=== Section Start ===
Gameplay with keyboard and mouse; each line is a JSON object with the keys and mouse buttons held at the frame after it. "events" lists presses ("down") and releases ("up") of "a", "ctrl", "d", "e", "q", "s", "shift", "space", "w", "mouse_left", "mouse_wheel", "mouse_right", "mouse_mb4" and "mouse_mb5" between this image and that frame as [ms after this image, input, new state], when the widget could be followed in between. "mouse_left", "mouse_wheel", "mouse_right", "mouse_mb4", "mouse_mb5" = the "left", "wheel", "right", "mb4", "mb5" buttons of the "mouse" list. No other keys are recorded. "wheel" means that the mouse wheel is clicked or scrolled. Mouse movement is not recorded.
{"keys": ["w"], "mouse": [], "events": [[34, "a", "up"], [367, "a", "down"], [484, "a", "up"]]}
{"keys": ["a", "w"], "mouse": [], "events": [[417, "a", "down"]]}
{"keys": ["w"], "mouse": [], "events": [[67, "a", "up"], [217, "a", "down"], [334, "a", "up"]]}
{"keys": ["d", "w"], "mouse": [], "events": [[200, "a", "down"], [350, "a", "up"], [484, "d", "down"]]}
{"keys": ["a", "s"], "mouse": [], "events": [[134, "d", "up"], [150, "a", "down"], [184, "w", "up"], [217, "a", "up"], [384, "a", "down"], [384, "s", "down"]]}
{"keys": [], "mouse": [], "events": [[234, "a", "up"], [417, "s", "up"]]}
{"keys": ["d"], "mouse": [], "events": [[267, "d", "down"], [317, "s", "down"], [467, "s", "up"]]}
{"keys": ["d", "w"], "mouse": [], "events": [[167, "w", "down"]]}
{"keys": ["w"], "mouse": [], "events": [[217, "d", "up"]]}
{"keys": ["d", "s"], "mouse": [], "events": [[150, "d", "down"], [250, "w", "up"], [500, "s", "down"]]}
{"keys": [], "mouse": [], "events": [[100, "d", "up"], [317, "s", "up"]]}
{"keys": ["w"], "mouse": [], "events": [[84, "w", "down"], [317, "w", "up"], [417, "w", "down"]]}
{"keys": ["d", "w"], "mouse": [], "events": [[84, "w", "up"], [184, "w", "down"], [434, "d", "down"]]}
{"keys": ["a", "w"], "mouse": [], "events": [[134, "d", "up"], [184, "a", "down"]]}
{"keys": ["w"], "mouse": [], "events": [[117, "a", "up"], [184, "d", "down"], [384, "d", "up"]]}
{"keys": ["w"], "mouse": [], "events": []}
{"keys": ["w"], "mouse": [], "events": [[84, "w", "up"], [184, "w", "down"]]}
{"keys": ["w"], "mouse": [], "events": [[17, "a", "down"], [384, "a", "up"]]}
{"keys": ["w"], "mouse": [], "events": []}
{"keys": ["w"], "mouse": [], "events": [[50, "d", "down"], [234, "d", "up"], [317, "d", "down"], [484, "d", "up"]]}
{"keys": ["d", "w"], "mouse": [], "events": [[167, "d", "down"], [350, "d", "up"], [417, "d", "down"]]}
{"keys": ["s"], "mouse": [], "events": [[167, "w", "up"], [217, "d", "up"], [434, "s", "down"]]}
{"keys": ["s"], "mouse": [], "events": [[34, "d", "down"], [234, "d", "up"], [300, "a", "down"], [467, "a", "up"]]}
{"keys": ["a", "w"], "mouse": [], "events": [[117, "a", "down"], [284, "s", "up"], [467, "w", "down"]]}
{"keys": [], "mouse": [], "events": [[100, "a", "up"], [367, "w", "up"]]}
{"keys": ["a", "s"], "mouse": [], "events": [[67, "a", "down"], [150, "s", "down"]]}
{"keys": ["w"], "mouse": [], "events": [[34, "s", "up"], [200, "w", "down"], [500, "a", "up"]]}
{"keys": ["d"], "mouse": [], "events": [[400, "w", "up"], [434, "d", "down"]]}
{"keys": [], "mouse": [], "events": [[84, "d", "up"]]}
=== Section End ===
#### TASK OBJECTIVE:
Write the listing out again, word for word, in its entirety.

#### YOUR RESPONSE:
Gameplay with keyboard and mouse; each line is a JSON object with the keys and mouse buttons held at the frame after it. "events" lists presses ("down") and releases ("up") of "a", "ctrl", "d", "e", "q", "s", "shift", "space", "w", "mouse_left", "mouse_wheel", "mouse_right", "mouse_mb4" and "mouse_mb5" between this image and that frame as [ms after this image, input, new state], when the widget could be followed in between. "mouse_left", "mouse_wheel", "mouse_right", "mouse_mb4", "mouse_mb5" = the "left", "wheel", "right", "mb4", "mb5" buttons of the "mouse" list. No other keys are recorded. "wheel" means that the mouse wheel is clicked or scrolled. Mouse movement is not recorded.
{"keys": ["w"], "mouse": [], "events": [[34, "a", "up"], [367, "a", "down"], [484, "a", "up"]]}
{"keys": ["a", "w"], "mouse": [], "events": [[417, "a", "down"]]}
{"keys": ["w"], "mouse": [], "events": [[67, "a", "up"], [217, "a", "down"], [334, "a", "up"]]}
{"keys": ["d", "w"], "mouse": [], "events": [[200, "a", "down"], [350, "a", "up"], [484, "d", "down"]]}
{"keys": ["a", "s"], "mouse": [], "events": [[134, "d", "up"], [150, "a", "down"], [184, "w", "up"], [217, "a", "up"], [384, "a", "down"], [384, "s", "down"]]}
{"keys": [], "mouse": [], "events": [[234, "a", "up"], [417, "s", "up"]]}
{"keys": ["d"], "mouse": [], "events": [[267, "d", "down"], [317, "s", "down"], [467, "s", "up"]]}
{"keys": ["d", "w"], "mouse": [], "events": [[167, "w", "down"]]}
{"keys": ["w"], "mouse": [], "events": [[217, "d", "up"]]}
{"keys": ["d", "s"], "mouse": [], "events": [[150, "d", "down"], [250, "w", "up"], [500, "s", "down"]]}
{"keys": [], "mouse": [], "events": [[100, "d", "up"], [317, "s", "up"]]}
{"keys": ["w"], "mouse": [], "events": [[84, "w", "down"], [317, "w", "up"], [417, "w", "down"]]}
{"keys": ["d", "w"], "mouse": [], "events": [[84, "w", "up"], [184, "w", "down"], [434, "d", "down"]]}
{"keys": ["a", "w"], "mouse": [], "events": [[134, "d", "up"], [184, "a", "down"]]}
{"keys": ["w"], "mouse": [], "events": [[117, "a", "up"], [184, "d", "down"], [384, "d", "up"]]}
{"keys": ["w"], "mouse": [], "events": []}
{"keys": ["w"], "mouse": [], "events": [[84, "w", "up"], [184, "w", "down"]]}
{"keys": ["w"], "mouse": [], "events": [[17, "a", "down"], [384, "a", "up"]]}
{"keys": ["w"], "mouse": [], "events": []}
{"keys": ["w"], "mouse": [], "events": [[50, "d", "down"], [234, "d", "up"], [317, "d", "down"], [484, "d", "up"]]}
{"keys": ["d", "w"], "mouse": [], "events": [[167, "d", "down"], [350, "d", "up"], [417, "d", "down"]]}
{"keys": ["s"], "mouse": [], "events": [[167, "w", "up"], [217, "d", "up"], [434, "s", "down"]]}
{"keys": ["s"], "mouse": [], "events": [[34, "d", "down"], [234, "d", "up"], [300, "a", "down"], [467, "a", "up"]]}
{"keys": ["a", "w"], "mouse": [], "events": [[117, "a", "down"], [284, "s", "up"], [467, "w", "down"]]}
{"keys": [], "mouse": [], "events": [[100, "a", "up"], [367, "w", "up"]]}
{"keys": ["a", "s"], "mouse": [], "events": [[67, "a", "down"], [150, "s", "down"]]}
{"keys": ["w"], "mouse": [], "events": [[34, "s", "up"], [200, "w", "down"], [500, "a", "up"]]}
{"keys": ["d"], "mouse": [], "events": [[400, "w", "up"], [434, "d", "down"]]}
{"keys": [], "mouse": [], "events": [[84, "d", "up"]]}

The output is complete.